Task requirements — Every line between the top of the data below and the line with "3. ./output: The generated data and results", both ends included, must be retyped exactly.

Source information —
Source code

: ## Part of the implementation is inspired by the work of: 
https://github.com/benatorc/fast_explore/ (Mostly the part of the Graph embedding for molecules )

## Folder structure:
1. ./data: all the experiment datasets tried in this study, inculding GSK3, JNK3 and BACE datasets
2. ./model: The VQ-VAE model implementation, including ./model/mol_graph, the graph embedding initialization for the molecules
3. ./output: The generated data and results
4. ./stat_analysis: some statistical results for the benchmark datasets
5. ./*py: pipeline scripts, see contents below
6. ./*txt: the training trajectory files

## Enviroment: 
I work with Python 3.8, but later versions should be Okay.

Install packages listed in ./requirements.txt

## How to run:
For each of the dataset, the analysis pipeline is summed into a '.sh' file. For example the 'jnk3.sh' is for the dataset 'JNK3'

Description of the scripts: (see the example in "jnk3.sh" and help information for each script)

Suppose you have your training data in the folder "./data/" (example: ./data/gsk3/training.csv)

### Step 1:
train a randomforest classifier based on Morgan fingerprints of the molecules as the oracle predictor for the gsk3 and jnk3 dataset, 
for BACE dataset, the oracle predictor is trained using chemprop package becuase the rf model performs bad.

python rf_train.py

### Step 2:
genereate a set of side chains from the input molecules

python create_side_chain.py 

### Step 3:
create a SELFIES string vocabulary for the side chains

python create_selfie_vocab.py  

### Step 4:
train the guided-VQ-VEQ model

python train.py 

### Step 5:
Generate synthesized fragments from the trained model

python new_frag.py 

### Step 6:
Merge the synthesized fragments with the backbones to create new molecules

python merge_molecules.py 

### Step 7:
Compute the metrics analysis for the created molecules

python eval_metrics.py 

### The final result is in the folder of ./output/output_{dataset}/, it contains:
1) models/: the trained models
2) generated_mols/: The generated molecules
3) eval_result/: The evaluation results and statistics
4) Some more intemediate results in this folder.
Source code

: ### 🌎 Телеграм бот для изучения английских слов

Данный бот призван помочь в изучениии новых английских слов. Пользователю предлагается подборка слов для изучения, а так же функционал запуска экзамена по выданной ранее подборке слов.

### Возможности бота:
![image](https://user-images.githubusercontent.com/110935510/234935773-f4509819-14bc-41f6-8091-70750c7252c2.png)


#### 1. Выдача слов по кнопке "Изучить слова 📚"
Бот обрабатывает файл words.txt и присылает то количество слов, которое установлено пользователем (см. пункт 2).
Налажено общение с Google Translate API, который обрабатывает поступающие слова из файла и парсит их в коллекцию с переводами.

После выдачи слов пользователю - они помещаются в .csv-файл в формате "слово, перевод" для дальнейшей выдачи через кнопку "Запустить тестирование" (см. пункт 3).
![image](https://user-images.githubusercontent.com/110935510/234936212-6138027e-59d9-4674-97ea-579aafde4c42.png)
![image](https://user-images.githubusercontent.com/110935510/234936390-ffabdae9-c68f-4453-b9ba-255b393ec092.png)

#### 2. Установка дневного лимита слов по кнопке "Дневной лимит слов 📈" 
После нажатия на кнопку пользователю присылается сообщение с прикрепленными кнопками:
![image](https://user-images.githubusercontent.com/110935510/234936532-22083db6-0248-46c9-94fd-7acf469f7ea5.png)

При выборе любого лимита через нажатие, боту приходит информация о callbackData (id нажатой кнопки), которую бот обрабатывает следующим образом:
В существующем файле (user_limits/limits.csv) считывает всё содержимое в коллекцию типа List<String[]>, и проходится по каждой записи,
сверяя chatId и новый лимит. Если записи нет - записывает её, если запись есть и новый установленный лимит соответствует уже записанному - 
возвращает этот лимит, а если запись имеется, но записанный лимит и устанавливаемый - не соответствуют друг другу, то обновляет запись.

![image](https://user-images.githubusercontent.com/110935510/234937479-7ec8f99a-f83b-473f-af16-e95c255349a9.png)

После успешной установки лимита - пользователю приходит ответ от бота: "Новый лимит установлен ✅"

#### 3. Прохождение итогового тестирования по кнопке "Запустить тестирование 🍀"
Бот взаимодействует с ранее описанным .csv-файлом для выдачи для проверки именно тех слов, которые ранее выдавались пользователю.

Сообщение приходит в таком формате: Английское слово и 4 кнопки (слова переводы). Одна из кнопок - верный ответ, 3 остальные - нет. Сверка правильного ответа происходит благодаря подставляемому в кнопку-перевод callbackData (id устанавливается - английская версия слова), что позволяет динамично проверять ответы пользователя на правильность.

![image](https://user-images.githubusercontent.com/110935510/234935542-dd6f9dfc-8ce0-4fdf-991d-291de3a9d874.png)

Written answer —
Source code

: ## Part of the implementation is inspired by the work of: 
https://github.com/benatorc/fast_explore/ (Mostly the part of the Graph embedding for molecules )

## Folder structure:
1. ./data: all the experiment datasets tried in this study, inculding GSK3, JNK3 and BACE datasets
2. ./model: The VQ-VAE model implementation, including ./model/mol_graph, the graph embedding initialization for the molecules
3. ./output: The generated data and results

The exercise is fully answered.